CfP: Themenheft der Zeitschrift für Weltgeschichte "Pop-Musik im globalen Süden"
“Pop-Musik im globalen Süden”
Call for Papers für ein Themenheft der Zeitschrift für Weltgeschichte
Deadline: 30.04.2024
Pop-Musik ist konstitutiv ambivalent. Sie entsteht, was sich bereits für den Rock ‘n‘ Roll der 1950er Jahre in den USA zeigen lässt, in der Spannung zwischen Counter-Culture und kapitalistischer Verwertungslogik. Außerdem ist sie im Kern dadurch gekennzeichnet, die unterschiedlichsten Stilrichtungen der Musik in sich zu vereinen, Pop-Musik ist also ein prototypisches Beispiel dafür, wie verschiedene kulturelle Formen auch des globalen Südens durch eine im globalen Norden sich formierende Praxis angeeignet und vereinnahmt werden.
Dafür lassen sich neben den aus Westafrika stammenden Off-Beat-Rhythmen des Blues und dem aus Jamaika stammenden Reggea viele Beispiele finden. Zu beachten ist hierbei: Gerade das Praxisprinzip der Fusion ist für die ständige Neuformation der Pop-Musik konstitutiv notwendig und formt die Pop-Musik zu einer wirkmächtigen Praxis, deren kommerzielle Verbreitungszentren bisher hauptsächlich im globalen Norden verortet sind bzw. waren. Ein soziologischer und geschichtswissenschaftlicher Zugang zur Pop-Musik, der sich nicht an dieser ihrer hegemonialen Verbreitungsform orientiert, ist erfahrungsgemäß schwierig. Jede wissenschaftliche Bezugnahme ist quasi gezwungen, die sichtbaren Ausdrucksformen der Pop-Musik zu berücksichtigen, die in der Regel die konstitutive Verflechtung dieser wirkmächtigen Artikulation der Populärkultur mit den kulturellen Formen des globalen Südens verschleiert. Diese Problematik steht im Zentrum des Themenheftes der Zeitschrift für Weltgeschichte. Hier sollen auf der Basis der hier sehr kurz dargestellten Problematik der Popmusik folgende Fragen interdisziplinär diskutiert und erörtert werden:
Wie kann Pop-Musik des globalen Südens überhaupt identifiziert und angemessen sichtbar gemacht werden? Welche Möglichkeiten und Grenzen haben die Kultur- und Sozialwissenschaften etwas sichtbar zu machen, welches in der kulturellen Praxis regelmäßig marginalisiert und durch die Hegemonie der Kultur vereinnahmt wird? Wie können sich die Protagonist:innen der Pop-Musik des globalen Südens wirkmächtig artikulieren? Welche historischen Beispiele könne hierfür gefunden werden?

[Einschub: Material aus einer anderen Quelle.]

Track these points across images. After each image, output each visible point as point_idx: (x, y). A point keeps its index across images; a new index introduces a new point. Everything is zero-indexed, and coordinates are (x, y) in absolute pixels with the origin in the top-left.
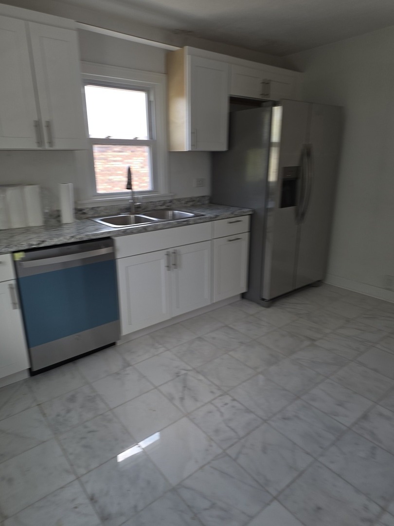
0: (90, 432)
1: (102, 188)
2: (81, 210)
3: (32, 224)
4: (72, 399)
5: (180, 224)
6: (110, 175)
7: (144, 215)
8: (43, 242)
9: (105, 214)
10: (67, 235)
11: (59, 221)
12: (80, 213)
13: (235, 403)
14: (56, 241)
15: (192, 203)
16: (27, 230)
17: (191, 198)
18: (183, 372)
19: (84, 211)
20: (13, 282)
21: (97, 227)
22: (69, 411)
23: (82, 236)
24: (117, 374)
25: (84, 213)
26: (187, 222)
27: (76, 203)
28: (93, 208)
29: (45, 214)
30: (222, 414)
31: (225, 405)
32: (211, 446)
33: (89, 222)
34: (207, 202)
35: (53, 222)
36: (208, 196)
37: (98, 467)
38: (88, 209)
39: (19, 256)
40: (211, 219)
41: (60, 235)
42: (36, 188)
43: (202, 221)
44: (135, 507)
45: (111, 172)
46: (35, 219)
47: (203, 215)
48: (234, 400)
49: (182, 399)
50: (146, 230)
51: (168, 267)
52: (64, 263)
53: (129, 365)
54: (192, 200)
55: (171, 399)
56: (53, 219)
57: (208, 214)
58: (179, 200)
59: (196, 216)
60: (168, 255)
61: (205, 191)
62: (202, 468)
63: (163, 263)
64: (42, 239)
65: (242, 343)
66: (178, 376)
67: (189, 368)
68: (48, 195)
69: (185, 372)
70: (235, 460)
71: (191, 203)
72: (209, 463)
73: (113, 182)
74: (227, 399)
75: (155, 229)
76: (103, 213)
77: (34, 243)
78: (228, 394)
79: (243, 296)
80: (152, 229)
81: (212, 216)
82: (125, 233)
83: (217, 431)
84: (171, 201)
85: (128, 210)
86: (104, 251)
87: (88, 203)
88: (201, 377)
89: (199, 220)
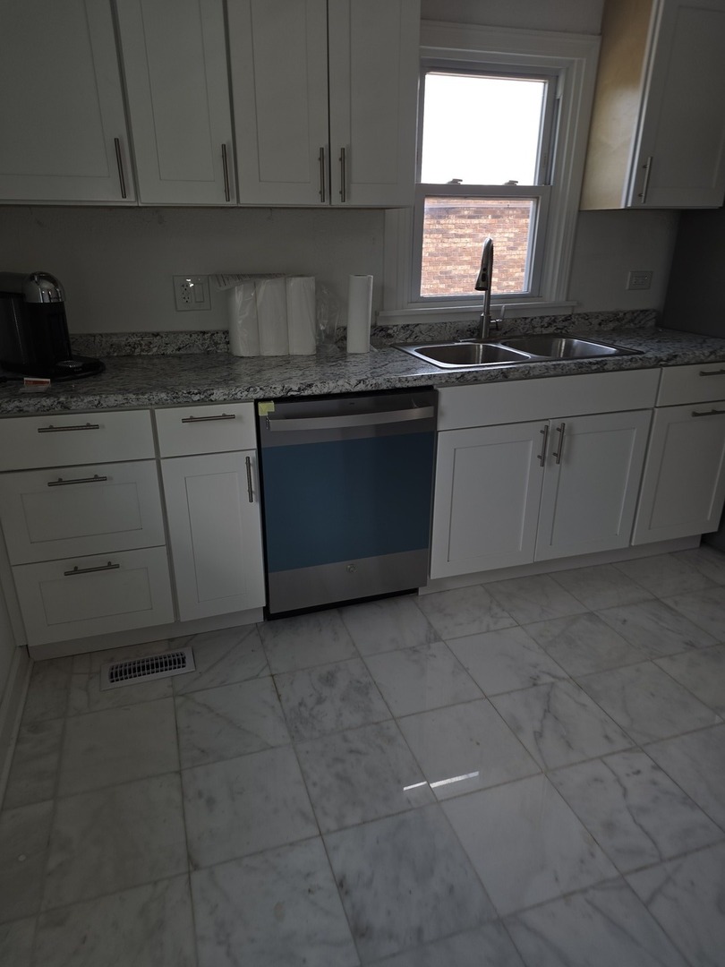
0: (351, 751)
1: (430, 287)
2: (382, 329)
3: (295, 351)
4: (329, 679)
5: (582, 370)
6: (447, 263)
7: (504, 344)
8: (310, 386)
9: (429, 339)
10: (352, 377)
11: (344, 349)
12: (381, 335)
13: (659, 776)
14: (330, 387)
15: (613, 325)
16: (286, 361)
17: (616, 314)
18: (548, 679)
19: (390, 331)
20: (253, 455)
21: (410, 364)
22: (320, 701)
23: (380, 380)
24: (414, 650)
25: (390, 336)
26: (600, 366)
27: (376, 314)
28: (406, 327)
29: (319, 333)
30: (625, 793)
31: (634, 773)
32: (592, 855)
33: (396, 354)
34: (651, 323)
35: (332, 348)
36: (654, 311)
37: (359, 825)
38: (395, 328)
39: (266, 408)
40: (658, 363)
41: (341, 376)
42: (310, 282)
43: (634, 365)
44: (420, 931)
45: (450, 256)
46: (302, 343)
47: (641, 353)
48: (657, 767)
49: (539, 735)
50: (506, 377)
51: (542, 458)
52: (343, 430)
53: (437, 638)
54: (615, 316)
55: (516, 729)
56: (332, 344)
57: (651, 351)
58: (586, 317)
59: (621, 353)
60: (545, 432)
61: (650, 299)
62: (567, 896)
63: (532, 448)
64: (308, 381)
65: (691, 645)
66: (535, 685)
67: (561, 673)
68: (329, 298)
69: (552, 680)
70: (647, 905)
71: (611, 325)
72: (584, 891)
73: (451, 278)
74: (642, 762)
75: (527, 376)
76: (421, 338)
77: (294, 387)
78: (643, 751)
79: (706, 540)
80: (517, 375)
81: (663, 355)
82: (462, 379)
83: (610, 827)
84: (567, 318)
85: (474, 333)
86: (415, 414)
87: (398, 316)
88: (585, 699)
89: (627, 362)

Wie kann über die Fusionslogik der Pop-Musik angemessen kultur- und sozialwissenschaftlich reflektiert werden? Wenn Pop-Musik nicht ohne kulturelle Aneignung vorstellbar ist, was zu diskutieren wäre, wie kann sie dann als globale Musik gefasst werden, ohne deren vielfältigen Verflechtungen regelmäßig im Sinne der kapitalistischen Verwertungslogik des globalen Nordens zu marginalisieren? Welche Konsequenzen hat dies für die kultur- und sozialwissenschaftliche Erforschung der Pop-Musik?

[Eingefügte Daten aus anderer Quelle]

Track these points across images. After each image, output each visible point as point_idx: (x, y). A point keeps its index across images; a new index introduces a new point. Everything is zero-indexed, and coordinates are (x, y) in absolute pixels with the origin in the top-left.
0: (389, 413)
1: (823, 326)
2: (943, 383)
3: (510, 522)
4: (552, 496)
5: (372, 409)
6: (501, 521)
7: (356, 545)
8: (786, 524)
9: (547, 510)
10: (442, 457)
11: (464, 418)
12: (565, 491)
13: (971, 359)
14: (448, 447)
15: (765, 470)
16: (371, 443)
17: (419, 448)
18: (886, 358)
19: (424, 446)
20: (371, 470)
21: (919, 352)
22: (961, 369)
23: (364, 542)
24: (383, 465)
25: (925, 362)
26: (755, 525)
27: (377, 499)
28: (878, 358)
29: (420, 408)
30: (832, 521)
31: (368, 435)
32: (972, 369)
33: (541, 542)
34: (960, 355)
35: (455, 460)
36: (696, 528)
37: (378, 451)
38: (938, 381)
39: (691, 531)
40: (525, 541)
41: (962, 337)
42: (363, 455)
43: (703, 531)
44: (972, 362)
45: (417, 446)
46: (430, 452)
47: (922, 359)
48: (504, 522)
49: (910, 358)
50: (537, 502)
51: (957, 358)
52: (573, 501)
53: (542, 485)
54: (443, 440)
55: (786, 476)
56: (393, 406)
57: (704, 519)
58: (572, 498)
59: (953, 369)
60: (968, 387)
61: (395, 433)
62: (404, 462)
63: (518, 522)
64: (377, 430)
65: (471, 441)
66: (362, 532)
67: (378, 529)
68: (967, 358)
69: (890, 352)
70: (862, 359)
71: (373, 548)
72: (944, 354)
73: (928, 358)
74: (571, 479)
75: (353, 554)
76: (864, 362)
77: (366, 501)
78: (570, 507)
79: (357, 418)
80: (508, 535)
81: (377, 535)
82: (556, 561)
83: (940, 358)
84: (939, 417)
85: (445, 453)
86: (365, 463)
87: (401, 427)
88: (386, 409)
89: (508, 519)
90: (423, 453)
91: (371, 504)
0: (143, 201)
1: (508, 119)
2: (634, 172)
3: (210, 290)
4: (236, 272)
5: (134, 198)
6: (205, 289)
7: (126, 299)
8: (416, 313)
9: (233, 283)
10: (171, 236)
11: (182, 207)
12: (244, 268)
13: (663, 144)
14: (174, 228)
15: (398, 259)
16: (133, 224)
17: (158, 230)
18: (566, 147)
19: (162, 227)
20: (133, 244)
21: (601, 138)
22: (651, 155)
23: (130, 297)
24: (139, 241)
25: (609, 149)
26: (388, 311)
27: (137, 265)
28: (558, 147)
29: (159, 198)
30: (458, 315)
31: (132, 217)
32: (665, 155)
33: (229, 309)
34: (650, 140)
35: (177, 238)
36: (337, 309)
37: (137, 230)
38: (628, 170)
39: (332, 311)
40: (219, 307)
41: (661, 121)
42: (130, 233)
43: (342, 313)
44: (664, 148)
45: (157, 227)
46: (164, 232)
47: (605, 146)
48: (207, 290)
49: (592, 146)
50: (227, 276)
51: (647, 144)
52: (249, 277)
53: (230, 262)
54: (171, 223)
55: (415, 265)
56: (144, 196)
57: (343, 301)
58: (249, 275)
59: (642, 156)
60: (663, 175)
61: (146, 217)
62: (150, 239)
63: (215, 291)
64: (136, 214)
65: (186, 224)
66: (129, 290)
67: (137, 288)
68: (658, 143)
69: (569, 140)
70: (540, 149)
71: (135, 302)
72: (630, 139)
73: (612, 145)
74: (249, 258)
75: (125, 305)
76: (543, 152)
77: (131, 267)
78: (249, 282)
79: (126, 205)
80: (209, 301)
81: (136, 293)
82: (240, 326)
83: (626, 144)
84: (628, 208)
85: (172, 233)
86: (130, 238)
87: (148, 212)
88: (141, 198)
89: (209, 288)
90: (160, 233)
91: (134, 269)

Welche Transformationen hat es in den letzten Jahren im globalen Machtgefüge der Pop-Musikindustrie gegeben aufgrund neuer digitaler Verbreitungsmöglichkeiten und Distributionsformen, spezifischer Trends wie etwa Reggaeton, subkultureller Unterwanderungen, dekolonialer Bestrebungen etwa in den Sound-Studies etc.?

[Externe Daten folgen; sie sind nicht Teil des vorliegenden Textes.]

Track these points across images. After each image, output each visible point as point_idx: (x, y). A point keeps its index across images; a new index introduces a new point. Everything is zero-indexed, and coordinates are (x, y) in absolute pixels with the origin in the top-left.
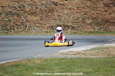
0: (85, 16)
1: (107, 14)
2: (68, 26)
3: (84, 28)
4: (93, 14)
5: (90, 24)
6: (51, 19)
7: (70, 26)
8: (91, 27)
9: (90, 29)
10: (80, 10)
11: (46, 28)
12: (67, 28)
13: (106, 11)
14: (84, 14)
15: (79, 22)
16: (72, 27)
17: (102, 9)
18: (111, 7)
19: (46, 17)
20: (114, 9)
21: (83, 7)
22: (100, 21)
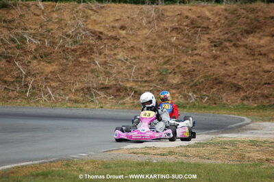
0: (165, 67)
1: (217, 63)
2: (126, 89)
4: (185, 62)
5: (178, 87)
6: (87, 72)
7: (131, 89)
8: (180, 93)
9: (177, 98)
10: (154, 52)
11: (73, 91)
12: (122, 94)
13: (215, 57)
14: (165, 63)
15: (151, 81)
17: (205, 52)
18: (226, 47)
19: (75, 65)
20: (235, 52)
21: (162, 46)
22: (200, 81)
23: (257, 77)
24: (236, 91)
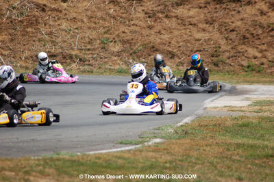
0: (105, 36)
1: (153, 33)
2: (71, 57)
3: (106, 63)
4: (123, 32)
5: (118, 54)
6: (34, 41)
7: (76, 56)
8: (121, 60)
9: (119, 64)
10: (95, 23)
11: (23, 59)
12: (68, 61)
13: (150, 27)
14: (105, 33)
15: (94, 49)
16: (80, 60)
17: (141, 23)
18: (160, 18)
19: (23, 35)
20: (167, 22)
21: (102, 17)
22: (139, 49)
23: (189, 45)
24: (171, 58)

Wie kann eine post-koloniale Pop-Musikforschung im globalen Norden überhaupt betrieben werden? Welche methodischen Prämissen und theoretischen Mittel sind hierfür notwendig? Welche institutionellen Voraussetzungen müssen hierfür geschaffen werden?
Wie kann in zeitgeschichtlicher Perspektive eine globale und postkoloniale Geschichtsschreibung der Pop-Musik formiert werden, in der nicht nur die diesbezüglichen Brüche und Diskontinuitäten sichtbar gemacht, sondern auch die pop-musikalischen Artikulationen und Einflüsse des globalen Südens in ihrer Bedeutung für die globale Pop-Musik angemessen erfasst werden?
Die Zeitschrift für Weltgeschichte ist eine interdisziplinäre Zeitschrift mit peer-review-Verfahren.
Bitte senden Sie bis zum 30.4.2024 Ihren Vorschlag (max. 5000 Zeichen) für einen Beitrag zu dem Themenheft an frank.hillebrandt[at]fernuni-hagen[dot]de oder anna.daniel[at]fernuni-hagen[dot]de.